Text for analysis Start Marker

In a country known for past public health planning, coronavirus cases are still rising while immunizations lag—and now young people are getting hit the hardest.

Published April 23, 2021

10 min read

With deaths surpassing 378,000 and COVID-19 cases continuing to rise throughout Brazil, experts say vaccinating the country’s population of more than 200 million should be the top priority.

Praised worldwide for its National Immunization Program, Brazil was expected to have an edge in protecting its population against the coronavirus. Previous vaccination campaigns in the country—some vaccinating millions in just one day—have gone off without a hitch and serve as prime examples of tight immunization logistics. But erratic planning, a virus-denying president, and a vocal anti-vaccine movement have set the country up for failure as it faces wave after wave of coronavirus infections.

Brazil’s death toll is now second only to the United States. According to Our World in Data, it’s ranked first in the Americas, with 1,756 deaths per million. On its worst day since the start of the outbreak, April 6, Brazil registered more than 4,000 deaths. Then it happened again two days later.

Text for analysis End Marker

Problem set
1: Return everything in the Brazil COVID-19 article from "10 min read" down to "the top priority.", copied word for word.
2: Extend the Brazil COVID-19 article beyond its final sentence.

Records Start Marker

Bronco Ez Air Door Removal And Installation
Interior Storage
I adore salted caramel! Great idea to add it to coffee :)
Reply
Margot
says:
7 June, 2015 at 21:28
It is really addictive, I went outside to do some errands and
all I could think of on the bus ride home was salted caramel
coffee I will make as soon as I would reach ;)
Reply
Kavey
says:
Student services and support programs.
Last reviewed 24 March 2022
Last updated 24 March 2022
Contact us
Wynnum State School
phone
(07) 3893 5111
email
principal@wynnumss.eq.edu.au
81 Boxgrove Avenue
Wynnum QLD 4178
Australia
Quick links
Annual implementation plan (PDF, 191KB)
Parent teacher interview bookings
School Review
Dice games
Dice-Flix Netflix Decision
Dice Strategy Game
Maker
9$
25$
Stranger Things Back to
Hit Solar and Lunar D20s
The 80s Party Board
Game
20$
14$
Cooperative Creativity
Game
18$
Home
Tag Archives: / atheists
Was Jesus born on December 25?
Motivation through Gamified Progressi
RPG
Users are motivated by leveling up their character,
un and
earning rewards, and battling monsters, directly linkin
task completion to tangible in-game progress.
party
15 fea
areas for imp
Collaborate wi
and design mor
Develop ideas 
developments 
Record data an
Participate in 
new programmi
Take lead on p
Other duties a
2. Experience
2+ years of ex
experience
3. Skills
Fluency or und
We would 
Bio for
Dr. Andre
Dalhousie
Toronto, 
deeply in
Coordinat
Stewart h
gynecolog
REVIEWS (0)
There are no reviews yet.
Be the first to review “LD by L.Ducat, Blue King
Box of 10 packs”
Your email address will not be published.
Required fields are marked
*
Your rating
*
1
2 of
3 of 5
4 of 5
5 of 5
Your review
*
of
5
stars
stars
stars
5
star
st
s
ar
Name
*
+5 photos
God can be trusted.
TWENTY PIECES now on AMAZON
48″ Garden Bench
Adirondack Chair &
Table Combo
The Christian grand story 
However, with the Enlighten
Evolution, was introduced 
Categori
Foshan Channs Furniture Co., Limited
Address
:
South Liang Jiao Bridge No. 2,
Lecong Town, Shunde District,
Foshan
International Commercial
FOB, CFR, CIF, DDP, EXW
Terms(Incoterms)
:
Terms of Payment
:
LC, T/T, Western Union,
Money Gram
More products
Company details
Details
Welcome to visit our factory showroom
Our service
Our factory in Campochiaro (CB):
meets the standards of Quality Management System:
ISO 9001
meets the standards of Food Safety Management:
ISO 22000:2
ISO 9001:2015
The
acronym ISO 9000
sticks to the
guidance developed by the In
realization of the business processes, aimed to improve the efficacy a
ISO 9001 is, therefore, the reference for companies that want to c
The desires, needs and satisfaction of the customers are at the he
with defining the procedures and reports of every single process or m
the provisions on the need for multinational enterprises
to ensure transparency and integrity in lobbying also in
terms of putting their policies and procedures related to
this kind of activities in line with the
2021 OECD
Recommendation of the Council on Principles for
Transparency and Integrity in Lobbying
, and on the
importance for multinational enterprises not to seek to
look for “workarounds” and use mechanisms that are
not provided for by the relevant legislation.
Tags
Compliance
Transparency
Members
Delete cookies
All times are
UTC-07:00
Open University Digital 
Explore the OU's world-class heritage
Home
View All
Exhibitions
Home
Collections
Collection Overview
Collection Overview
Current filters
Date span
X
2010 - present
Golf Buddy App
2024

Records End Marker

Answers by item number
1:
10 min read

With deaths surpassing 378,000 and COVID-19 cases continuing to rise throughout Brazil, experts say vaccinating the country’s population of more than 200 million should be the top priority.

2:
Younger Brazilians are currently being hit the hardest, and experts suspect the P.1 variant, first discovered in Manaus, is at least partly to blame. According to the Brazilian Association of Intensive Care Medicine (Amib), 52 percent of the country’s ICU beds were occupied by patients aged 40 or younger in March, a 16.5 percent jump over the rate between December and February.

“Suddenly everything changed, and it was frightening to see the increase in cases and deaths, and especially the changes in the profile of the critically ill patients, who are now young,” says Carla Berger, a physician at a primary care health unit in the southern city of Porto Alegre. “I have kids who are 22 and 23, and I’m terrified they could be contaminated by me or my husband, who is also a doctor.”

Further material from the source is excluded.